39. Sections 56, 57 and 58 of the Land Registration Act, 2016 (2012) provide for power to lease land, periodic leases and short term leases respectively.   In Kimani =vs= Gikanga  (1965) EA 735, Duffus  JA (as he then was) equated an occupier  of land (“Muhoi” in Kikuyu) with a tenant  at Will.

40. Evidently, the appellant did accept  a consent to the tenancy relationship  with the respondent (the Landlord) without protest; see the definition of “acquiesce)”in the Concise English Dictionary(supra) at page 11.

41. Moreover, the principles of Equity (in particular, that equity treats that ought to be done, as done,) under Article 10(2)(b)of the Constitution (supra), come into play.  This follows the undisputed conduct of the respondent as the Landlord and the appellant  as the Tenant over the suit premises.  Thus, the respondent has the locus standi to terminate the appellant’s tenancy over the suit premises.

42. As regards grounds five and six, the learned Chairman of the tribunal noted the written submissions on record and considered the same in details as revealed at pages 1 and 4 of the judgment.  The same informed the said judgment which I find to be within the weight of evidence on record.  Grounds 5 and 6 fail in the circumstances.

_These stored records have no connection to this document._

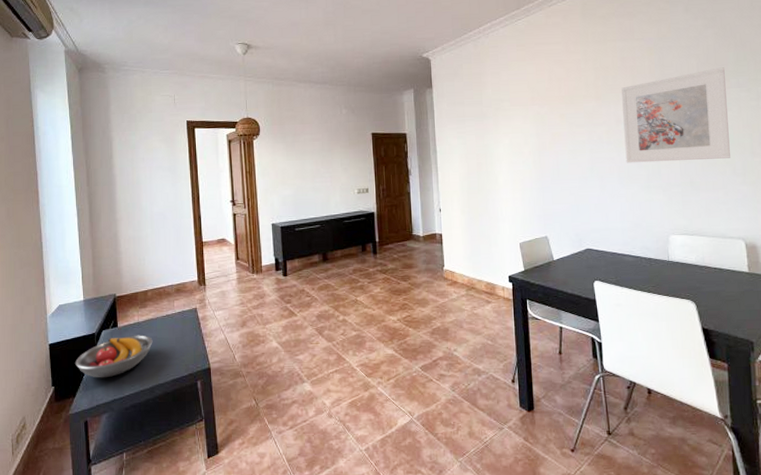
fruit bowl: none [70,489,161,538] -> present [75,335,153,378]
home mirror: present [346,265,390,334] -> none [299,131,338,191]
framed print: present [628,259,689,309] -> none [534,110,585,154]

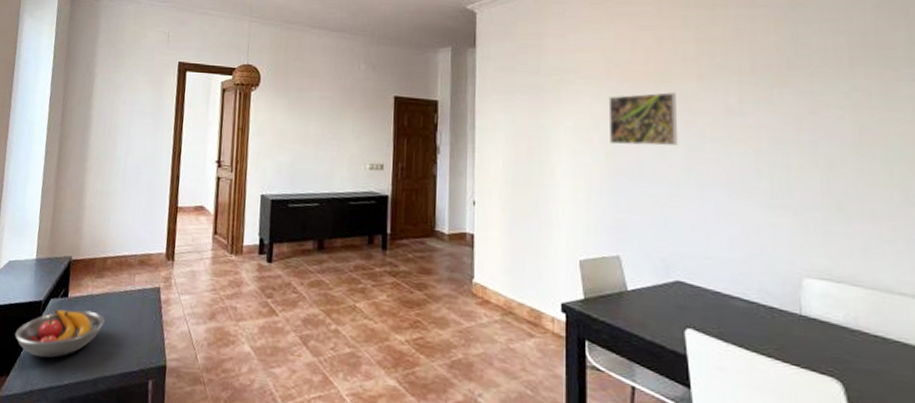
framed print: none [534,110,585,154] -> present [608,91,679,146]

43. To that end, it is the finding of this court that the respondent’s notice  to terminate the appellant’s tenancy dated 21st June 2018 is sound at law.   The  appellants’ reference dated 23rd July 2018 declining the notice  sits on sinking sand.  The judgment of the learned Chairman of the tribunal rendered  on 12th April, 2019 is faultless.   The instant appeal lacks merit.

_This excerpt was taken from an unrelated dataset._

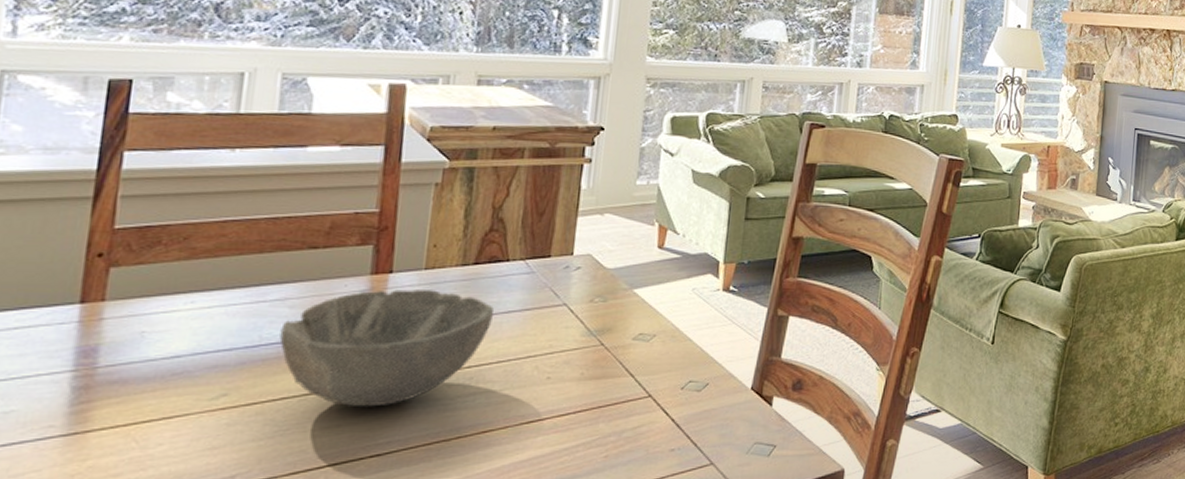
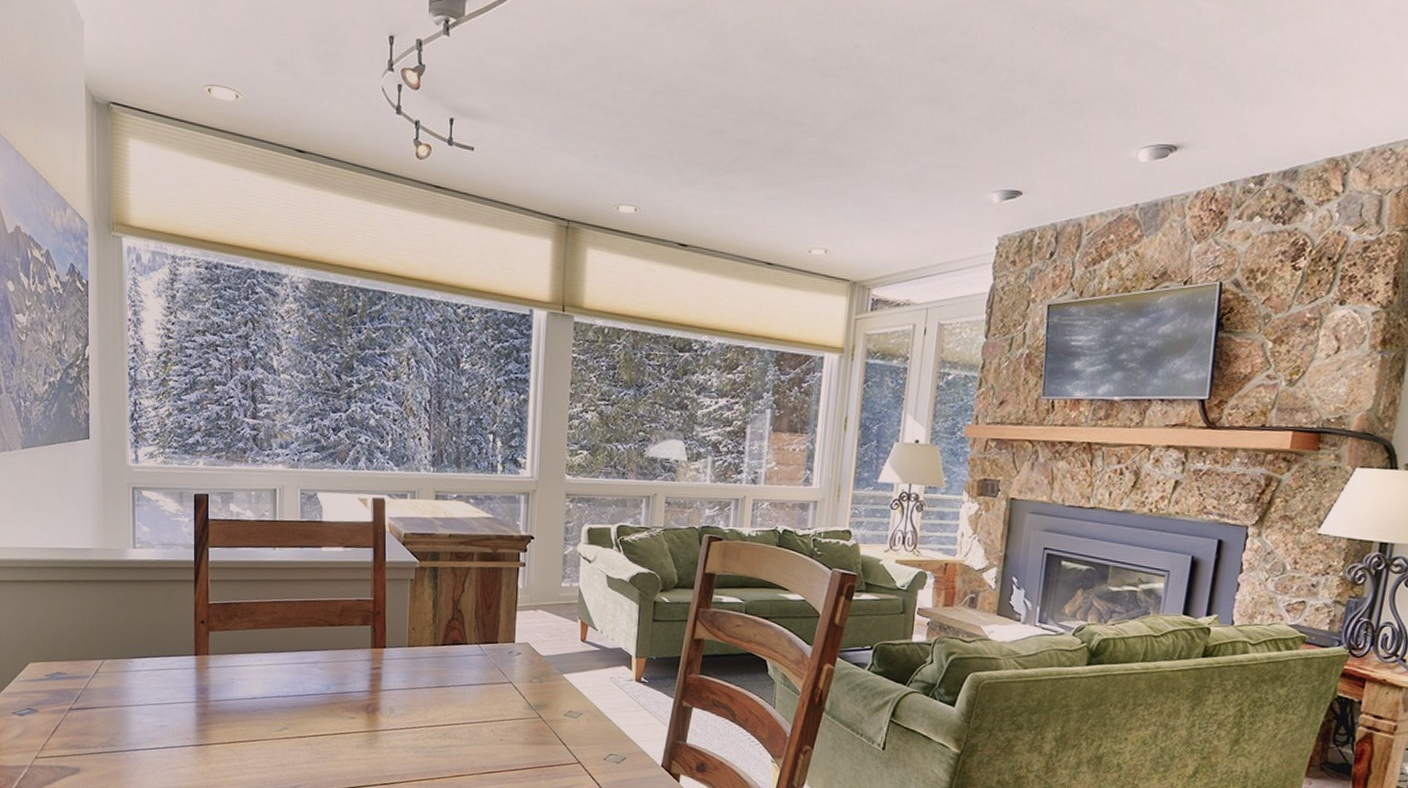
bowl: present [279,289,494,407] -> none [316,660,459,748]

44. A fortiori, the present appeal generated by way of a memorandum of appeal dated 8th May 2019 is hereby dismissed with costs to the respondent.

It is so ordered.

DATED, SIGNED DELIVERED in open Court at Migori this 24th day of February 2021.

G.M.A. ONGONDO

JUDGE

In the  presence of;-

Mr. B. S. Mulisa holding brief for Mr. B. Odeny learned Counsel for the Appellant.